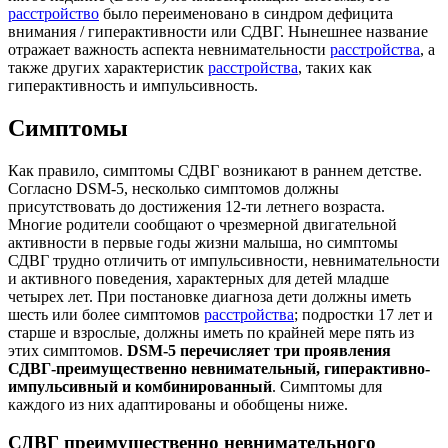
расстройство
было переименовано в синдром дефицита
внимания / гиперактивности или СДВГ. Нынешнее название
отражает важность аспекта невнимательности
расстройства
, а
также других характеристик
расстройства
, таких как
гиперактивность и импульсивность.
Симптомы
Как правило, симптомы СДВГ возникают в раннем детстве.
Согласно DSM-5, несколько симптомов должны
присутствовать до достижения 12-ти летнего возраста.
Многие родители сообщают о чрезмерной двигательной
активности в первые годы жизни малыша, но симптомы
СДВГ трудно отличить от импульсивности, невнимательности
и активного поведения, характерных для детей младше
четырех лет. При постановке диагноза дети должны иметь
шесть или более симптомов
расстройства
; подростки 17 лет и
старше и взрослые, должны иметь по крайней мере пять из
этих симптомов.
DSM-5 перечисляет три проявления
СДВГ-преимущественно невнимательный, гиперактивно-
импульсивный и комбинированный
. Симптомы для
каждого из них адаптированы и обобщены ниже.
СДВГ преимущественно невнимательного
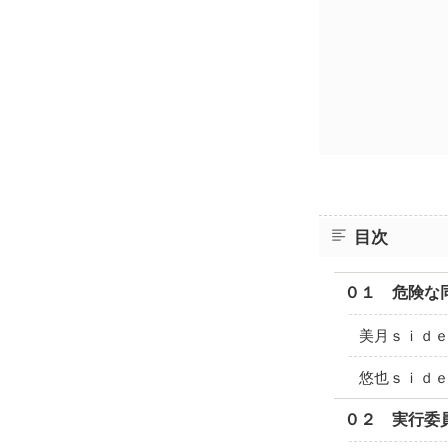
目次
０１ 危険な
美月ｓｉｄ
悠也ｓｉｄ
０２ 実行委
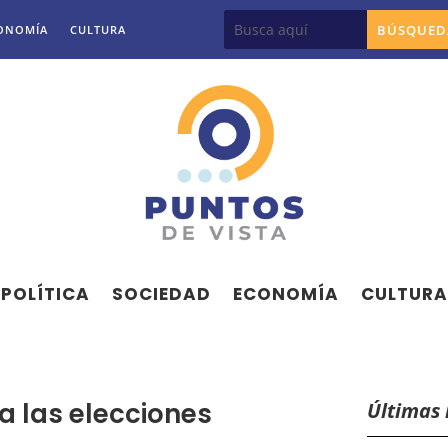
ONOMÍA
CULTURA
POLÍTICA
SOCIEDAD
ECONOMÍA
CULTURA
 a las elecciones
Últimas 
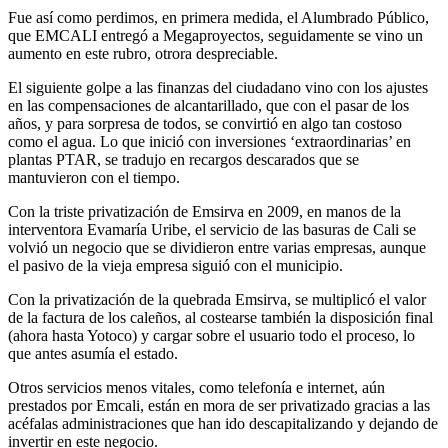
Fue así como perdimos, en primera medida, el Alumbrado Público,
que EMCALI entregó a Megaproyectos, seguidamente se vino un
aumento en este rubro, otrora despreciable.
El siguiente golpe a las finanzas del ciudadano vino con los ajustes
en las compensaciones de alcantarillado, que con el pasar de los
años, y para sorpresa de todos, se convirtió en algo tan costoso
como el agua. Lo que inició con inversiones ‘extraordinarias’ en
plantas PTAR, se tradujo en recargos descarados que se
mantuvieron con el tiempo.
Con la triste privatización de Emsirva en 2009, en manos de la
interventora Evamaría Uribe, el servicio de las basuras de Cali se
volvió un negocio que se dividieron entre varias empresas, aunque
el pasivo de la vieja empresa siguió con el municipio.
Con la privatización de la quebrada Emsirva, se multiplicó el valor
de la factura de los caleños, al costearse también la disposición final
(ahora hasta Yotoco) y cargar sobre el usuario todo el proceso, lo
que antes asumía el estado.
Otros servicios menos vitales, como telefonía e internet, aún
prestados por Emcali, están en mora de ser privatizado gracias a las
acéfalas administraciones que han ido descapitalizando y dejando de
invertir en este negocio.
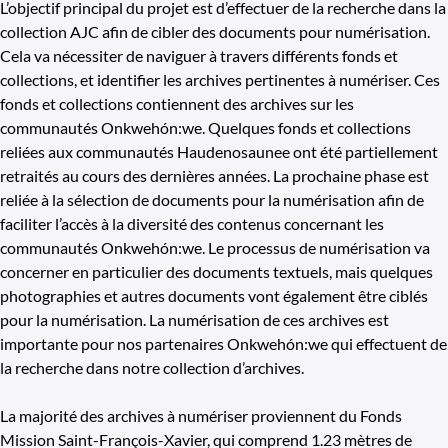
L’objectif principal du projet est d’effectuer de la recherche dans la
collection AJC afin de cibler des documents pour numérisation.
Cela va nécessiter de naviguer à travers différents fonds et
collections, et identifier les archives pertinentes à numériser. Ces
fonds et collections contiennent des archives sur les
communautés Onkwehón:we. Quelques fonds et collections
reliées aux communautés Haudenosaunee ont été partiellement
retraités au cours des dernières années. La prochaine phase est
reliée à la sélection de documents pour la numérisation afin de
faciliter l’accès à la diversité des contenus concernant les
communautés Onkwehón:we. Le processus de numérisation va
concerner en particulier des documents textuels, mais quelques
photographies et autres documents vont également être ciblés
pour la numérisation. La numérisation de ces archives est
importante pour nos partenaires Onkwehón:we qui effectuent de
la recherche dans notre collection d’archives.
La majorité des archives à numériser proviennent du Fonds
Mission Saint-François-Xavier, qui comprend 1.23 mètres de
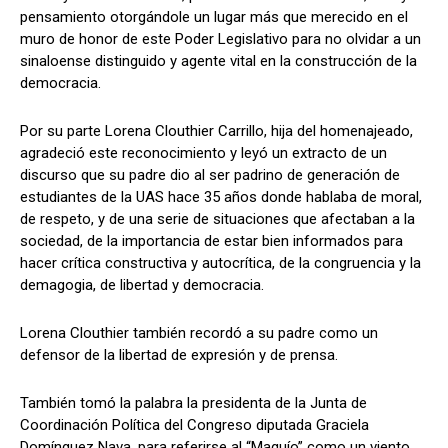
pensamiento otorgándole un lugar más que merecido en el
muro de honor de este Poder Legislativo para no olvidar a un
sinaloense distinguido y agente vital en la construcción de la
democracia.
Por su parte Lorena Clouthier Carrillo, hija del homenajeado,
agradeció este reconocimiento y leyó un extracto de un
discurso que su padre dio al ser padrino de generación de
estudiantes de la
UAS
hace 35 años donde hablaba de moral,
de respeto, y de una serie de situaciones que afectaban a la
sociedad, de la importancia de estar bien informados para
hacer crítica constructiva y autocrítica, de la congruencia y la
demagogia, de libertad y democracia.
Lorena Clouthier también recordó a su padre como un
defensor de la libertad de expresión y de prensa.
También tomó la palabra la presidenta de la Junta de
Coordinación Política del Congreso diputada Graciela
Domínguez Nava, para referirse al “Maquío” como un viento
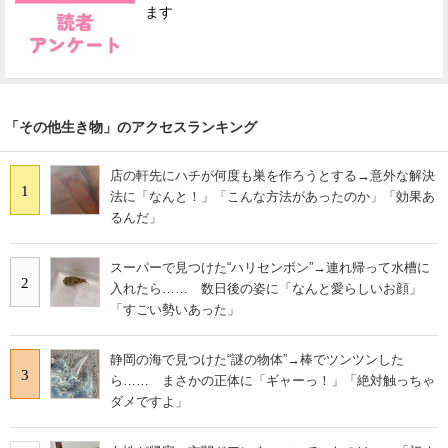
ます
「その他生き物」のアクセスランキング
店の軒先にハチが何度も巣を作ろうとする→意外な解決
1
法に「なんと！」「こんな方法があったのか」「効果あ
るんだ」
スーパーで見つけた“ハリセンボン”→連れ帰って水槽に
2
入れたら…… 数日後の姿に「なんと愛らしいお顔」
「すごい勢いあった」
静岡の海で見つけた“謎の物体”→棒でツンツンした
3
ら…… まさかの正体に「ギャーっ！」「絶対触っちゃ
ダメですよ」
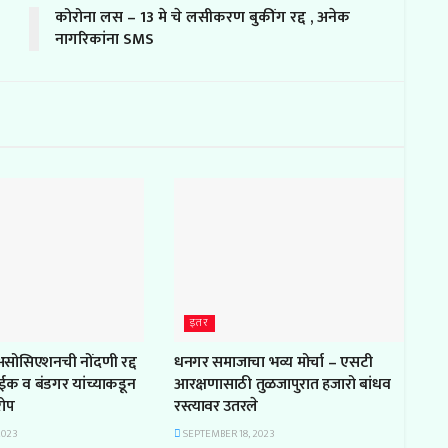
कोरोना लस – 13 मे चे लसीकरण बुकींग रद्द , अनेक
नागरिकांना SMS
इतर
 असोसिएशनची नोंदणी रद्द
धनगर समाजाचा भव्य मोर्चा – एसटी
ाईक व बंडगर यांच्याकडून
आरक्षणासाठी तुळजापुरात हजारो बांधव
रोप
रस्त्यावर उतरले
2023
SEPTEMBER 18, 2023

Task instructions -> Could you transcribe all of the data exactly, keeping every picture out of the copy?

Task answer ->
расстройство
было переименовано в синдром дефицита
внимания / гиперактивности или СДВГ. Нынешнее название
отражает важность аспекта невнимательности
расстройства
, а
также других характеристик
расстройства
, таких как
гиперактивность и импульсивность.
Симптомы
Как правило, симптомы СДВГ возникают в раннем детстве.
Согласно DSM-5, несколько симптомов должны
присутствовать до достижения 12-ти летнего возраста.
Многие родители сообщают о чрезмерной двигательной
активности в первые годы жизни малыша, но симптомы
СДВГ трудно отличить от импульсивности, невнимательности
и активного поведения, характерных для детей младше
четырех лет. При постановке диагноза дети должны иметь
шесть или более симптомов
расстройства
; подростки 17 лет и
старше и взрослые, должны иметь по крайней мере пять из
этих симптомов.
DSM-5 перечисляет три проявления
СДВГ-преимущественно невнимательный, гиперактивно-
импульсивный и комбинированный
. Симптомы для
каждого из них адаптированы и обобщены ниже.
СДВГ преимущественно невнимательного
目次
０１ 危険な
美月ｓｉｄ
悠也ｓｉｄ
０２ 実行委
ONOMÍA
CULTURA
POLÍTICA
SOCIEDAD
ECONOMÍA
CULTURA
 a las elecciones
Últimas 
Fue así como perdimos, en primera medida, el Alumbrado Público,
que EMCALI entregó a Megaproyectos, seguidamente se vino un
aumento en este rubro, otrora despreciable.
El siguiente golpe a las finanzas del ciudadano vino con los ajustes
en las compensaciones de alcantarillado, que con el pasar de los
años, y para sorpresa de todos, se convirtió en algo tan costoso
como el agua. Lo que inició con inversiones ‘extraordinarias’ en
plantas PTAR, se tradujo en recargos descarados que se
mantuvieron con el tiempo.
Con la triste privatización de Emsirva en 2009, en manos de la
interventora Evamaría Uribe, el servicio de las basuras de Cali se
volvió un negocio que se dividieron entre varias empresas, aunque
el pasivo de la vieja empresa siguió con el municipio.
Con la privatización de la quebrada Emsirva, se multiplicó el valor
de la factura de los caleños, al costearse también la disposición final
(ahora hasta Yotoco) y cargar sobre el usuario todo el proceso, lo
que antes asumía el estado.
Otros servicios menos vitales, como telefonía e internet, aún
prestados por Emcali, están en mora de ser privatizado gracias a las
acéfalas administraciones que han ido descapitalizando y dejando de
invertir en este negocio.
L’objectif principal du projet est d’effectuer de la recherche dans la
collection AJC afin de cibler des documents pour numérisation.
Cela va nécessiter de naviguer à travers différents fonds et
collections, et identifier les archives pertinentes à numériser. Ces
fonds et collections contiennent des archives sur les
communautés Onkwehón:we. Quelques fonds et collections
reliées aux communautés Haudenosaunee ont été partiellement
retraités au cours des dernières années. La prochaine phase est
reliée à la sélection de documents pour la numérisation afin de
faciliter l’accès à la diversité des contenus concernant les
communautés Onkwehón:we. Le processus de numérisation va
concerner en particulier des documents textuels, mais quelques
photographies et autres documents vont également être ciblés
pour la numérisation. La numérisation de ces archives est
importante pour nos partenaires Onkwehón:we qui effectuent de
la recherche dans notre collection d’archives.
La majorité des archives à numériser proviennent du Fonds
Mission Saint-François-Xavier, qui comprend 1.23 mètres de
pensamiento otorgándole un lugar más que merecido en el
muro de honor de este Poder Legislativo para no olvidar a un
sinaloense distinguido y agente vital en la construcción de la
democracia.
Por su parte Lorena Clouthier Carrillo, hija del homenajeado,
agradeció este reconocimiento y leyó un extracto de un
discurso que su padre dio al ser padrino de generación de
estudiantes de la
UAS
hace 35 años donde hablaba de moral,
de respeto, y de una serie de situaciones que afectaban a la
sociedad, de la importancia de estar bien informados para
hacer crítica constructiva y autocrítica, de la congruencia y la
demagogia, de libertad y democracia.
Lorena Clouthier también recordó a su padre como un
defensor de la libertad de expresión y de prensa.
También tomó la palabra la presidenta de la Junta de
Coordinación Política del Congreso diputada Graciela
Domínguez Nava, para referirse al “Maquío” como un viento
ます
「その他生き物」のアクセスランキング
店の軒先にハチが何度も巣を作ろうとする→意外な解決
1
法に「なんと！」「こんな方法があったのか」「効果あ
るんだ」
スーパーで見つけた“ハリセンボン”→連れ帰って水槽に
2
入れたら…… 数日後の姿に「なんと愛らしいお顔」
「すごい勢いあった」
静岡の海で見つけた“謎の物体”→棒でツンツンした
3
ら…… まさかの正体に「ギャーっ！」「絶対触っちゃ
ダメですよ」
कोरोना लस – 13 मे चे लसीकरण बुकींग रद्द , अनेक
नागरिकांना SMS
इतर
 असोसिएशनची नोंदणी रद्द
धनगर समाजाचा भव्य मोर्चा – एसटी
ाईक व बंडगर यांच्याकडून
आरक्षणासाठी तुळजापुरात हजारो बांधव
रोप
रस्त्यावर उतरले
2023
SEPTEMBER 18, 2023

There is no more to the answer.